Daily Tribune (Philippines)

Phallic pullout

- @tribunephl_wjg

Some lost things are meant to be found.

Over the weekend, the French bicycle renter Velib recovered 51 of its bikes that were never returned.

Clement Charret, a 20-year-old student, and his sidekick, Enzo, found the bikes in Pantin, a suburb of Paris, during their magnet fishing expedition.

More surprising than where the machines were found, beneath a portion of the Ourcq canal, was the quantity of the finds. The duo also fished a scooter and a traffic sign from the canal.

Charret, a resident of Pavillon- sous- Bois, also found more interestin­g items in the past by lowering magnets on canals and rivers. Those were a bayonet from World War I, a revolver pistol from the era of Napoleon II and two World War II shells that prompted a bomb squad to respond.

Meanwhile, there were newly-found things that became were “lost” again.
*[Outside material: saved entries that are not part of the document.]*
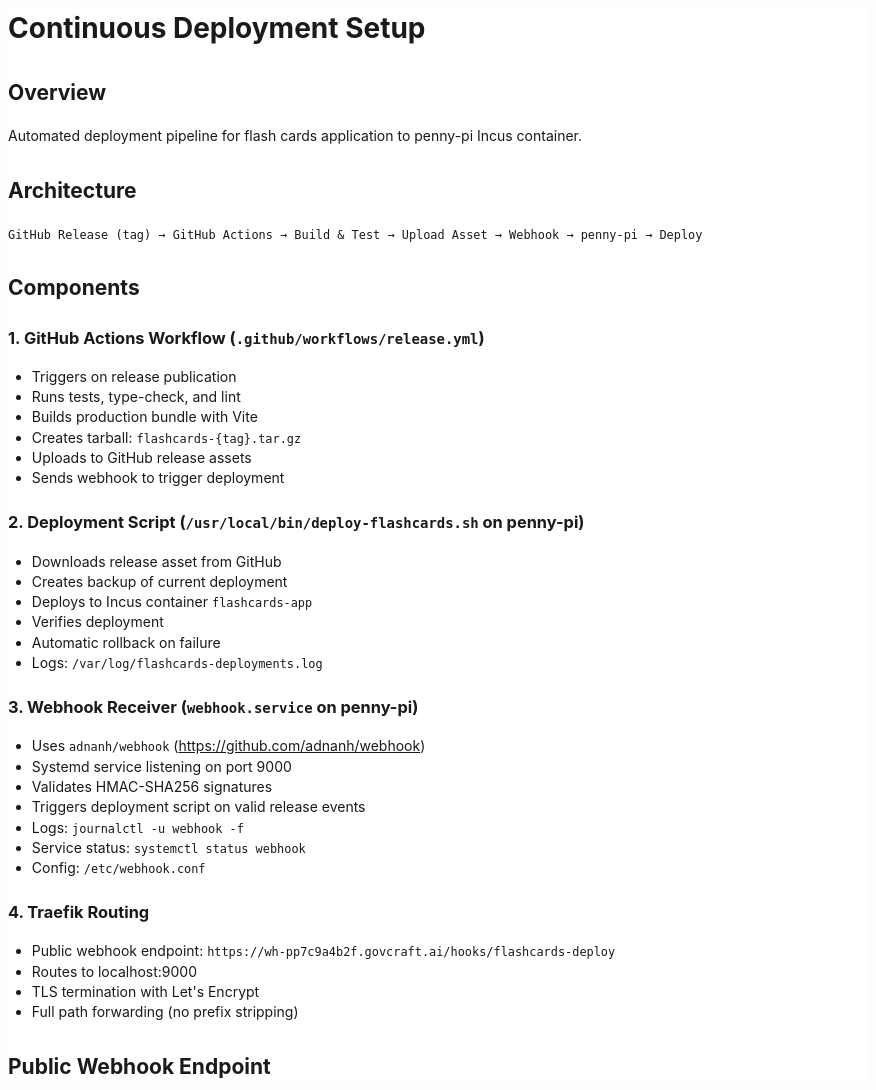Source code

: # Continuous Deployment Setup

## Overview

Automated deployment pipeline for flash cards application to penny-pi Incus container.

## Architecture

```
GitHub Release (tag) → GitHub Actions → Build & Test → Upload Asset → Webhook → penny-pi → Deploy
```

## Components

### 1. GitHub Actions Workflow (`.github/workflows/release.yml`)
- Triggers on release publication
- Runs tests, type-check, and lint
- Builds production bundle with Vite
- Creates tarball: `flashcards-{tag}.tar.gz`
- Uploads to GitHub release assets
- Sends webhook to trigger deployment

### 2. Deployment Script (`/usr/local/bin/deploy-flashcards.sh` on penny-pi)
- Downloads release asset from GitHub
- Creates backup of current deployment
- Deploys to Incus container `flashcards-app`
- Verifies deployment
- Automatic rollback on failure
- Logs: `/var/log/flashcards-deployments.log`

### 3. Webhook Receiver (`webhook.service` on penny-pi)
- Uses `adnanh/webhook` (https://github.com/adnanh/webhook)
- Systemd service listening on port 9000
- Validates HMAC-SHA256 signatures
- Triggers deployment script on valid release events
- Logs: `journalctl -u webhook -f`
- Service status: `systemctl status webhook`
- Config: `/etc/webhook.conf`

### 4. Traefik Routing
- Public webhook endpoint: `https://wh-pp7c9a4b2f.govcraft.ai/hooks/flashcards-deploy`
- Routes to localhost:9000
- TLS termination with Let's Encrypt
- Full path forwarding (no prefix stripping)

## Public Webhook Endpoint
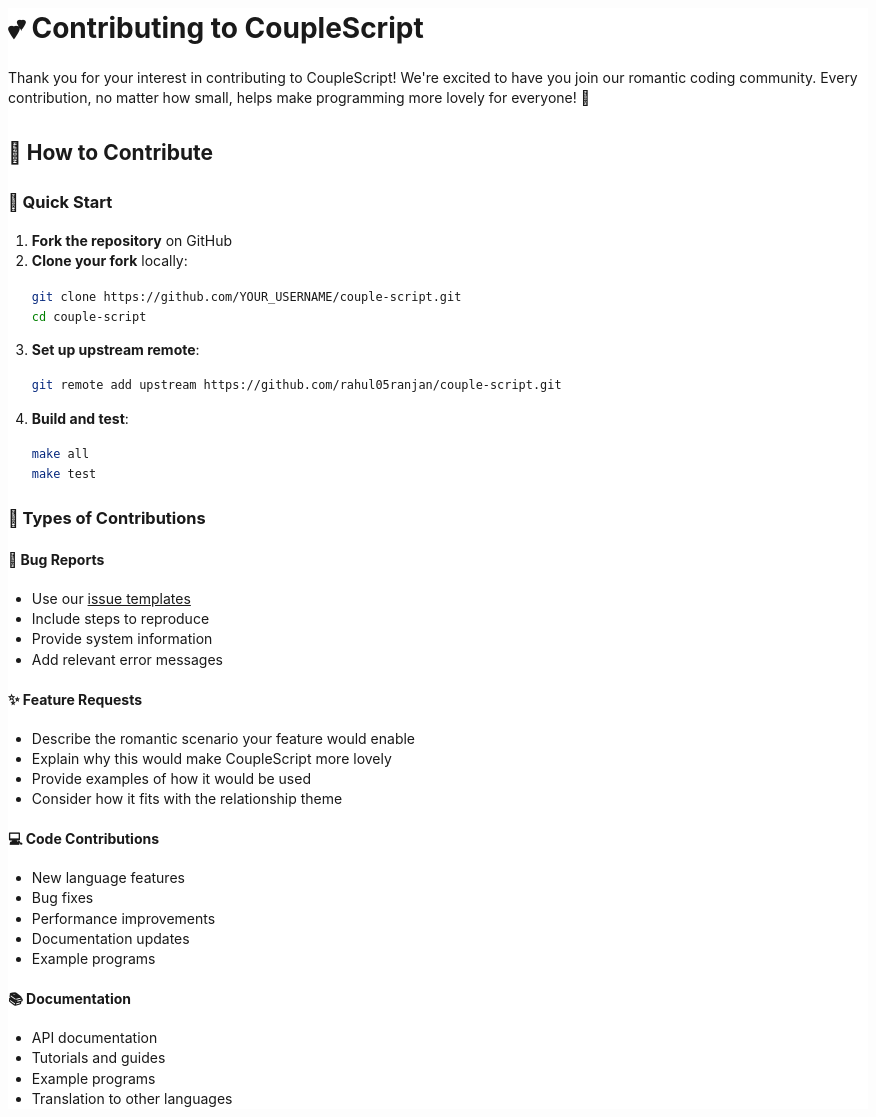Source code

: # 💕 Contributing to CoupleScript

Thank you for your interest in contributing to CoupleScript! We're excited to have you join our romantic coding community. Every contribution, no matter how small, helps make programming more lovely for everyone! 💖

## 🌟 How to Contribute

### 🚀 Quick Start

1. **Fork the repository** on GitHub
2. **Clone your fork** locally:
   ```bash
   git clone https://github.com/YOUR_USERNAME/couple-script.git
   cd couple-script
   ```
3. **Set up upstream remote**:
   ```bash
   git remote add upstream https://github.com/rahul05ranjan/couple-script.git
   ```
4. **Build and test**:
   ```bash
   make all
   make test
   ```

### 🎯 Types of Contributions

#### 🐛 Bug Reports
- Use our [issue templates](https://github.com/rahul05ranjan/couple-script/issues/new/choose)
- Include steps to reproduce
- Provide system information
- Add relevant error messages

#### ✨ Feature Requests
- Describe the romantic scenario your feature would enable
- Explain why this would make CoupleScript more lovely
- Provide examples of how it would be used
- Consider how it fits with the relationship theme

#### 💻 Code Contributions
- New language features
- Bug fixes
- Performance improvements
- Documentation updates
- Example programs

#### 📚 Documentation
- API documentation
- Tutorials and guides
- Example programs
- Translation to other languages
It happened to a mysterious metal monolith found in a Utah desert last 18 November. The 12-foot structure was gone by 27 November. Some people apparently removed the object because it was in derelict state and they did not want curious folks flocking to the spot and spoiling the area.

Days after the Utah monolith went viral on social media, a shorter copycat mysterious­ly appeared on a hilltop in northern Romania.

The four- meter tall metal with spirals engraved on its side and weld marks also went viral after a man went to see it and took a video.

Like the Utah sculpture whose origin was not solved before it disappeare­d, the Romanian figure was gone by 30 December together with its mystery.

While no one is hot on the trail of the missing monoliths, another enigma of a sculpture, this time in the Gruenten mountain of Germany’s Bavarian Alps, has triggered an uproar.

The six-foot wooden artwork that appeared in the village of Rettenberg about four or five years ago (but whose maker and installer was unknown) has become sort of a tourist draw and entertainm­ent for hikers. On Google Maps, it is even tagged as a “cultural monument.”

Over the weekend, however, the artwork disappeare­d and someone is suspected of sawing it off. Police are investigat­ing who cut and took it though they are unsure whether a criminal offense has been committed since it remains unknown who created the giant penis or put it there in the first place.